WORK INSTRUCTIONS> Each line from the one containing "Talk about the" to the end of the entries below must be restated exactly, and no other line should appear.

DATASET>

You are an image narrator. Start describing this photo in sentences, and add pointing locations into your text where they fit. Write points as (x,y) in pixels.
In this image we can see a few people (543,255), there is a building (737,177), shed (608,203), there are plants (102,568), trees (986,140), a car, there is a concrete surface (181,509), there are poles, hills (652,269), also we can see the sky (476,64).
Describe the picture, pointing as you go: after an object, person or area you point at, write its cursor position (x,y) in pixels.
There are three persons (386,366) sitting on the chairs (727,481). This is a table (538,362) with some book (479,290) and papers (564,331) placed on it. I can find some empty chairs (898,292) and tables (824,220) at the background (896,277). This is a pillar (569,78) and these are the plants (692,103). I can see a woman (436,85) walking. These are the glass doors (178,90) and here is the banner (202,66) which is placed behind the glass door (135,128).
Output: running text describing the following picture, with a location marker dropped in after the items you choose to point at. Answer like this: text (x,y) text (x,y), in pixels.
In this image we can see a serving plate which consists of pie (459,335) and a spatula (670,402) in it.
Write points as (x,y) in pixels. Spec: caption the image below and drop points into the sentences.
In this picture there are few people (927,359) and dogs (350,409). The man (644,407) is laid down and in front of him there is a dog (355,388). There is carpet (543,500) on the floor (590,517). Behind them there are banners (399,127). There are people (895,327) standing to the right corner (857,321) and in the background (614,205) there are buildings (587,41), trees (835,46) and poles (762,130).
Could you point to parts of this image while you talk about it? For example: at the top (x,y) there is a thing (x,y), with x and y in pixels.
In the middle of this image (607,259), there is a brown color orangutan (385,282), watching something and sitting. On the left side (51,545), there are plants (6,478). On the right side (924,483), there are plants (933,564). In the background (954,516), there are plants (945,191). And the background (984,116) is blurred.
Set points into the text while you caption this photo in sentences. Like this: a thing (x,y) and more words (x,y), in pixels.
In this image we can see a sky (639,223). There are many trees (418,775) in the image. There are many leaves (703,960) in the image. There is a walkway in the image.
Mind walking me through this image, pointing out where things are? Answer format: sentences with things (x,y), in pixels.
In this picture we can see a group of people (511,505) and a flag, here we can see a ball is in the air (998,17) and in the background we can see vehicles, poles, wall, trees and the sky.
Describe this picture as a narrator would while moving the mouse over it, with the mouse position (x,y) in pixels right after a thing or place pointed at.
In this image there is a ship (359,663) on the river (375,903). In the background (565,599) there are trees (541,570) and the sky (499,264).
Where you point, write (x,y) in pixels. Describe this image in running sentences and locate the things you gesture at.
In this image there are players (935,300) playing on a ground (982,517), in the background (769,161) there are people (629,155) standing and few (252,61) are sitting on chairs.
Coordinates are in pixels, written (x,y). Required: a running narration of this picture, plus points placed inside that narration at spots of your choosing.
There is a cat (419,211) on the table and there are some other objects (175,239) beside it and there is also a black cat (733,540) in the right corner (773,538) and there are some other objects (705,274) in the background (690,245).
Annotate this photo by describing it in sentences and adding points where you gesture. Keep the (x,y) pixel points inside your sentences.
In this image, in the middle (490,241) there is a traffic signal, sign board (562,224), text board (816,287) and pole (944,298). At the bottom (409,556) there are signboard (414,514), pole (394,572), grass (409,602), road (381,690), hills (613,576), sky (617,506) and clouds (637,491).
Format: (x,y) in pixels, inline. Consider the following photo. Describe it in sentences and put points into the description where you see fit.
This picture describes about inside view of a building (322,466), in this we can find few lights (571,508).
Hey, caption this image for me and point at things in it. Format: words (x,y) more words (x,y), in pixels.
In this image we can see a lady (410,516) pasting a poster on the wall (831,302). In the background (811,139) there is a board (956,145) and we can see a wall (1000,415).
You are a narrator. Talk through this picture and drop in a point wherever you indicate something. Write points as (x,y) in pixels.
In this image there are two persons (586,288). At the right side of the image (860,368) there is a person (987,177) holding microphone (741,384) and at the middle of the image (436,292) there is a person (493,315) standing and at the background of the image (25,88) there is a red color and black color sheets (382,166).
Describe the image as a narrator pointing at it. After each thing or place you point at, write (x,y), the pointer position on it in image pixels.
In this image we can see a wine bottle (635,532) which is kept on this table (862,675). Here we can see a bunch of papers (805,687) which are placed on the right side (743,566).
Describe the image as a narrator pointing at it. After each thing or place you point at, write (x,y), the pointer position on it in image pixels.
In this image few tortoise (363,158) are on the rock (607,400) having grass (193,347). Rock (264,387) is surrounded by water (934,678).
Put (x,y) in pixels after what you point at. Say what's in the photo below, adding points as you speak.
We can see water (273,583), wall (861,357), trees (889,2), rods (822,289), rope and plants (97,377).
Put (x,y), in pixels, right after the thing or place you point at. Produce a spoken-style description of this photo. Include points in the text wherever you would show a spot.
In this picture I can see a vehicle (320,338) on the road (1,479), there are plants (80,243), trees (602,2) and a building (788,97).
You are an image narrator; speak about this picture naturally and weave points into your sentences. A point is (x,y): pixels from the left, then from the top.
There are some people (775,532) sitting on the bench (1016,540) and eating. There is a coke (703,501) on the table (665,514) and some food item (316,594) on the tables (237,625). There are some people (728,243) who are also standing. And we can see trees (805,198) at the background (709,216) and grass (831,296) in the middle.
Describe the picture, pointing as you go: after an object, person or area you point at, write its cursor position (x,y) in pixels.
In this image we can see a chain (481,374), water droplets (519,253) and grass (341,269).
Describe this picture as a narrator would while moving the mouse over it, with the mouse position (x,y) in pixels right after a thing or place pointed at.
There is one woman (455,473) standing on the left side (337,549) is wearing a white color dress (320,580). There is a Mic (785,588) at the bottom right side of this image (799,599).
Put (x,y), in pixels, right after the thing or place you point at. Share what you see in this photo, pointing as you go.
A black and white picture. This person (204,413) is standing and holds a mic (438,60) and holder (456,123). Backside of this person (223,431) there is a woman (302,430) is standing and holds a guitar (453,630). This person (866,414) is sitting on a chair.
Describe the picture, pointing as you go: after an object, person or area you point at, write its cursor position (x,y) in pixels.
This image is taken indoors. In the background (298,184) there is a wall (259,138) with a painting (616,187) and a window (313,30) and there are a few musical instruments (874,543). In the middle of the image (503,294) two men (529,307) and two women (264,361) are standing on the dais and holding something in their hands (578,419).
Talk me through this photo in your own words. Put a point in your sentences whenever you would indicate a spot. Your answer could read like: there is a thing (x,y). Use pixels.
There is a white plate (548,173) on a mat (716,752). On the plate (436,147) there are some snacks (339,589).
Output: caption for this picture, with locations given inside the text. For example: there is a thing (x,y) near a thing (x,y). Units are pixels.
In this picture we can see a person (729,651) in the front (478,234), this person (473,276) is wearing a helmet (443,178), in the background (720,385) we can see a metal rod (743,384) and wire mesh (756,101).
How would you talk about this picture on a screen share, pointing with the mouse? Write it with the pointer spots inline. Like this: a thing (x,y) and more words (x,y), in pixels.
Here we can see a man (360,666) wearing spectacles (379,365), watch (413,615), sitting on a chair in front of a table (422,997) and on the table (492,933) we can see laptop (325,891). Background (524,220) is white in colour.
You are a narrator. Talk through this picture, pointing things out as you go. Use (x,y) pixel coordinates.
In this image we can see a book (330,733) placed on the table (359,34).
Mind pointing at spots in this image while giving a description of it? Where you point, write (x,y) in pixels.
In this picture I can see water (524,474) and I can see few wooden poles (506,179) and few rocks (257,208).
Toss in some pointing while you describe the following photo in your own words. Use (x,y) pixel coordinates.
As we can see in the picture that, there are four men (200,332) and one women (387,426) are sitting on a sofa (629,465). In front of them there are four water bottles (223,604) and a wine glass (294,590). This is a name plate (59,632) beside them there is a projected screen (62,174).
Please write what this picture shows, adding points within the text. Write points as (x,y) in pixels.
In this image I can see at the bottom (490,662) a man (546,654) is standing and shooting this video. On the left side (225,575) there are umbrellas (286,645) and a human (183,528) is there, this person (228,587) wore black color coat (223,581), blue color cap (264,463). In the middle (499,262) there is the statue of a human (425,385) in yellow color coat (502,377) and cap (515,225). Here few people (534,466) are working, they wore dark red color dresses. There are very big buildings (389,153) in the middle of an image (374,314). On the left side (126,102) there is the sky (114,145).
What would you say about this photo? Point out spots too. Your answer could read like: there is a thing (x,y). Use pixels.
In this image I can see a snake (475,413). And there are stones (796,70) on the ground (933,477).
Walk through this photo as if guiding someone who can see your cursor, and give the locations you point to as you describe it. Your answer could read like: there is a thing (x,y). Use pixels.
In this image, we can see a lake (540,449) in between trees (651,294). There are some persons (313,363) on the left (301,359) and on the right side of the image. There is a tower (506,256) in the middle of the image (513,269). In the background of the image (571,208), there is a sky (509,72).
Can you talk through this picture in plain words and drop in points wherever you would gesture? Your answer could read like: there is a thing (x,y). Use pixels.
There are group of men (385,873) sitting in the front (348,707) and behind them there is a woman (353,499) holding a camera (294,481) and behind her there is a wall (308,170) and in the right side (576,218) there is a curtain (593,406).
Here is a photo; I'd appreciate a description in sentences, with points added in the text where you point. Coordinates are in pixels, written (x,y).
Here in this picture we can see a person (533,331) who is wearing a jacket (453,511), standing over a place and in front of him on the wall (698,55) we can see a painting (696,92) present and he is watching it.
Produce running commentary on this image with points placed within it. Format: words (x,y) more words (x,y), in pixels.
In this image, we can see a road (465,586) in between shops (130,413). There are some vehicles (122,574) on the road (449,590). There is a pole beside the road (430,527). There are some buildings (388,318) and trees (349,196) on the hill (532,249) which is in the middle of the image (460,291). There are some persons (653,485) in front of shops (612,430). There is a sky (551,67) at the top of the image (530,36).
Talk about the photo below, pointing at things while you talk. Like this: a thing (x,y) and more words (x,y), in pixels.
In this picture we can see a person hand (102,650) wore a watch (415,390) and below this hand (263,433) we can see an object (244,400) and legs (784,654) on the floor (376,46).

ANSWER TO THE EXERCISE>
Talk about the photo below, pointing at things while you talk. Like this: a thing (x,y) and more words (x,y), in pixels.
In this picture we can see a person hand (102,650) wore a watch (415,390) and below this hand (263,433) we can see an object (244,400) and legs (784,654) on the floor (376,46).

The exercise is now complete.